Statistical analysis of tracking and parametric estimation errors in a 2-link robot based on Lyapunov function

Abstract

A convergence analysis of the angular position and velocity tracking errors and parametric estimation errors for a 2-link robot dynamics in the absence of noise exist in the literature (Slotine and Li in Applied nonlinear control. Prentice- Hall Inc, Englewood Cliffs, NJ, 1991). In this paper, we consider the effect of noise on the robot dynamics as well as on the parameter update equation. Noise in the robot dynamics arises due to errors in reading \(q,\dot{q}\), i.e., the angular positions and velocities of the robot link that are used for calculating the errors e, \(\dot{e}\) used to generate the feedback torque via the PD controller. Noise is chosen as Gaussian because it is produced as the cumulative effect of several small independent random effects like electrons moving in the motor wire and dust friction, and we know from the central limit theorem that the sum of a large number of small independent effects has a Gaussian distribution. Noise in the parametric update equation arises due to finite register effects in the digital computer. Both of these noises are modeled as white Gaussian, and the robot and parametric update dynamics have thus been modeled as nonlinear coupled stochastic differential equations.

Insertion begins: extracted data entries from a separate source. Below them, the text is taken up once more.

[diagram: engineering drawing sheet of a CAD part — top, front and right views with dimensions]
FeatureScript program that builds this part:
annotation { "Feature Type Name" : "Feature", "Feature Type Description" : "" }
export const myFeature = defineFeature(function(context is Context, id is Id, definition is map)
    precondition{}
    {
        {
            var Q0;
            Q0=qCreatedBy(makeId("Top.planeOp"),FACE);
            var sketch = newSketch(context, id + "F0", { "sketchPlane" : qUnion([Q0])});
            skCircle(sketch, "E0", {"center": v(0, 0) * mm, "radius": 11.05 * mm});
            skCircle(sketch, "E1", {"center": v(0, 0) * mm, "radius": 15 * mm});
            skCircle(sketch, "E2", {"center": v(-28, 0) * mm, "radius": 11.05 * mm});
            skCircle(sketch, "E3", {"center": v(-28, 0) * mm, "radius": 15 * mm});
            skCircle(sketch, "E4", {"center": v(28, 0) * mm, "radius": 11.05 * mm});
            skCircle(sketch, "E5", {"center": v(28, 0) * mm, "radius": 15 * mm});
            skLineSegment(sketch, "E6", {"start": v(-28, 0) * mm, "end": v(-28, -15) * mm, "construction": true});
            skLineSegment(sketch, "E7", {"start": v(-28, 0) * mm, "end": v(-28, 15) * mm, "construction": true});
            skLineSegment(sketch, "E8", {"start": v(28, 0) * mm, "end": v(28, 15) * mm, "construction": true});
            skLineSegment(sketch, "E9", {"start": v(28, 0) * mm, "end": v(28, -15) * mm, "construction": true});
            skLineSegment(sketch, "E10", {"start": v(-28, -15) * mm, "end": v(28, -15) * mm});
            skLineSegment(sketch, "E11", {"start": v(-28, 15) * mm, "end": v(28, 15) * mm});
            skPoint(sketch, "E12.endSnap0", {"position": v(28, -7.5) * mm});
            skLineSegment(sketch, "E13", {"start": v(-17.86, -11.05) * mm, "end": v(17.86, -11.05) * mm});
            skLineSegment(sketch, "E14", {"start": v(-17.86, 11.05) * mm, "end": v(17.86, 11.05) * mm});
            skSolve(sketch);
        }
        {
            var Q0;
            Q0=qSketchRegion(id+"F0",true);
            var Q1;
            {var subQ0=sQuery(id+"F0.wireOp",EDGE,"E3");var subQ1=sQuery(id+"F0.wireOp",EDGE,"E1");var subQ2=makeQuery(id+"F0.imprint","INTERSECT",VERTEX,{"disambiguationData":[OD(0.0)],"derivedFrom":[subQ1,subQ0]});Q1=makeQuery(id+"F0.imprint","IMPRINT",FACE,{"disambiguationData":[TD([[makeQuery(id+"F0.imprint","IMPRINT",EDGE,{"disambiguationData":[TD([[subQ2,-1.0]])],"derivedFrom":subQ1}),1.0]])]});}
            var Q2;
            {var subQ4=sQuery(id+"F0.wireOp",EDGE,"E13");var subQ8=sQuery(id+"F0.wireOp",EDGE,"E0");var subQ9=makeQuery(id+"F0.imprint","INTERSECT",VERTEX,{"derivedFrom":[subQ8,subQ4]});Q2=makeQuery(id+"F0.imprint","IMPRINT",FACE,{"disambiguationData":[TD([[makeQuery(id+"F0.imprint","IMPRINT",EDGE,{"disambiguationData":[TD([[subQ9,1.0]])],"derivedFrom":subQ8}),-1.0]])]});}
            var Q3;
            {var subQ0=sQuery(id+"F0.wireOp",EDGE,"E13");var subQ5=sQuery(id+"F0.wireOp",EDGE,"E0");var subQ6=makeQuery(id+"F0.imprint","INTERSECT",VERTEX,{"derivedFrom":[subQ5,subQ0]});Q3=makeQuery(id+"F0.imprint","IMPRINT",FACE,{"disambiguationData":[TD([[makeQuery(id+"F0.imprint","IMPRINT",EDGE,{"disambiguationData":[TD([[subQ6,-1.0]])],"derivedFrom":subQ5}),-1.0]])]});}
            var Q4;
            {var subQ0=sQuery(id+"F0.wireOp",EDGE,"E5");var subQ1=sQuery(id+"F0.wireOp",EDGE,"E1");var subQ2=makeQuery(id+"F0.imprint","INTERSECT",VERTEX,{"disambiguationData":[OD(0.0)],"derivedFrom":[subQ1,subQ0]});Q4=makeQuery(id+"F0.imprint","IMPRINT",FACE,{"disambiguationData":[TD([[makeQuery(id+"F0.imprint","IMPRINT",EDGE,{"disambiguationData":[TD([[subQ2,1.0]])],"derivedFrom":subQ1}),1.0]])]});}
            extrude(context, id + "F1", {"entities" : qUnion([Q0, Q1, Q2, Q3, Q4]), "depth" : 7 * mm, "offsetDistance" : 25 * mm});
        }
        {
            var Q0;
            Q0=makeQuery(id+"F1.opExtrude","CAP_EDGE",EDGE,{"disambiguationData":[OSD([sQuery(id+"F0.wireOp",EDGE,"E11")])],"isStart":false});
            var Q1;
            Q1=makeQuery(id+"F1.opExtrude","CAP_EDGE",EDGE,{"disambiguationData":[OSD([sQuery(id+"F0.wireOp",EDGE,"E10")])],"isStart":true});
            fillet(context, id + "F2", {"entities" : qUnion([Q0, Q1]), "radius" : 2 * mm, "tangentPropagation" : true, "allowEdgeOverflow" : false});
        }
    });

Using linearization of this coupled SDE system around the non-random components of the trajectory estimation error and parametric estimation errors, we first derive stochastic integral expressions for the random components in these errors. We then evaluate the average rate of change of the Lyapunov energy function using Ito calculus and obtain conditions on the noise amplitude so that the limiting value of this average rate of change is negative, guaranteeing asymptotic average stability of the system and parametric estimation algorithm. One of the novelties of this work is the new algorithm for parameter estimation which enables us to improve on the algorithm convergence rate as compared to previous work (Slotine and Li 1991). Finally, our stochastic algorithm is verified by performing hardware experiments with the actual PHANToM Omni robot.